-- Exercise text --
- - -

Off the world’s coasts, something strange keeps switching off the lights underwater, leaving seafloors in an eerie, drawn-out night.
Researchers now say these sudden underwater blackouts are not random flukes, but a recurring phenomenon that can be tracked, compared, and increasingly predicted — and they may be quietly reshaping coastal marine life.
What are marine darkwaves?
Scientists have given these underwater blackouts a name: marine darkwaves. They are short, intense periods when the amount of light reaching the seafloor collapses, sometimes to almost zero.
Marine darkwaves are like underwater eclipses that can last days, weeks, or even months, shutting down life that depends on light.

- - -

Stored data entries:
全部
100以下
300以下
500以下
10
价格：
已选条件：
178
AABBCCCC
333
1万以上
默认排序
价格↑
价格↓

- - -

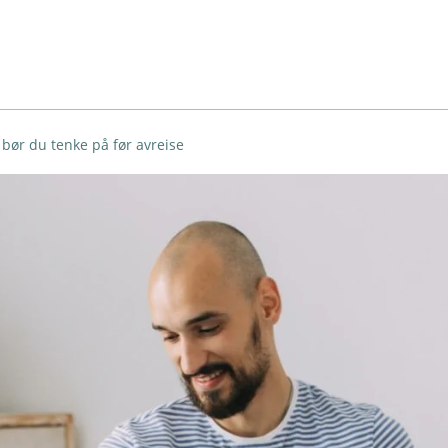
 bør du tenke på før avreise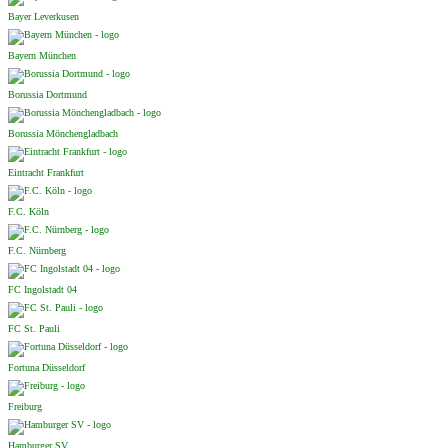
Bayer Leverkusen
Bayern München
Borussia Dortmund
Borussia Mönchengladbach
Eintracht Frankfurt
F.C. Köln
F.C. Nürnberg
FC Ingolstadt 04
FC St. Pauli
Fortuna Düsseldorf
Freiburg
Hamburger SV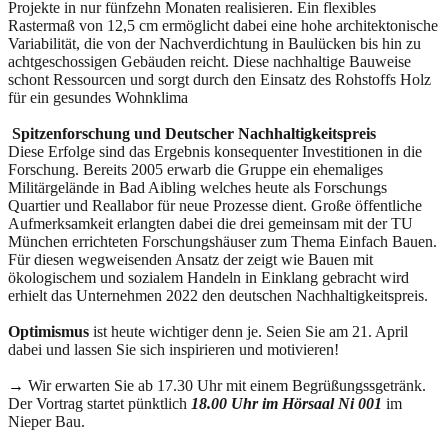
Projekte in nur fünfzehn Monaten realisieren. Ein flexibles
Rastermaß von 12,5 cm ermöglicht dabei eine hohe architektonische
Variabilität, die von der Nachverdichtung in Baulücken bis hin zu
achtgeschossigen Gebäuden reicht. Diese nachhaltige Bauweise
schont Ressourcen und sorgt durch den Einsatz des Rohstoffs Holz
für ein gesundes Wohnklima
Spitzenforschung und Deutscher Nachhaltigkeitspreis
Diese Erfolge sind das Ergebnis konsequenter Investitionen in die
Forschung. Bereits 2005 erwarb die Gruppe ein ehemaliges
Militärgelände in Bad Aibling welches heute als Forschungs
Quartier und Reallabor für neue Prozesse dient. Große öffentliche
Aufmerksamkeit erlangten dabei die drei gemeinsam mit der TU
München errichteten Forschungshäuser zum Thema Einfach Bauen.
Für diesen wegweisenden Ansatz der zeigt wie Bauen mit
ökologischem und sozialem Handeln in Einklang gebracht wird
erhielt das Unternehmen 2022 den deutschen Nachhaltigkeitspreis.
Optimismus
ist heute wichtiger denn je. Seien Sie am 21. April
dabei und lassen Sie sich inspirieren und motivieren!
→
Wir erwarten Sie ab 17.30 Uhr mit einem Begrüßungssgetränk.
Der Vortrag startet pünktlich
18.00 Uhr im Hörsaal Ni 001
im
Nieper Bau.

- - -

-- Work instructions --
Copy the passage on marine darkwaves word for word, from its first sentence through its last.

-- Written reply --
Off the world’s coasts, something strange keeps switching off the lights underwater, leaving seafloors in an eerie, drawn-out night.
Researchers now say these sudden underwater blackouts are not random flukes, but a recurring phenomenon that can be tracked, compared, and increasingly predicted — and they may be quietly reshaping coastal marine life.
What are marine darkwaves?
Scientists have given these underwater blackouts a name: marine darkwaves. They are short, intense periods when the amount of light reaching the seafloor collapses, sometimes to almost zero.
Marine darkwaves are like underwater eclipses that can last days, weeks, or even months, shutting down life that depends on light.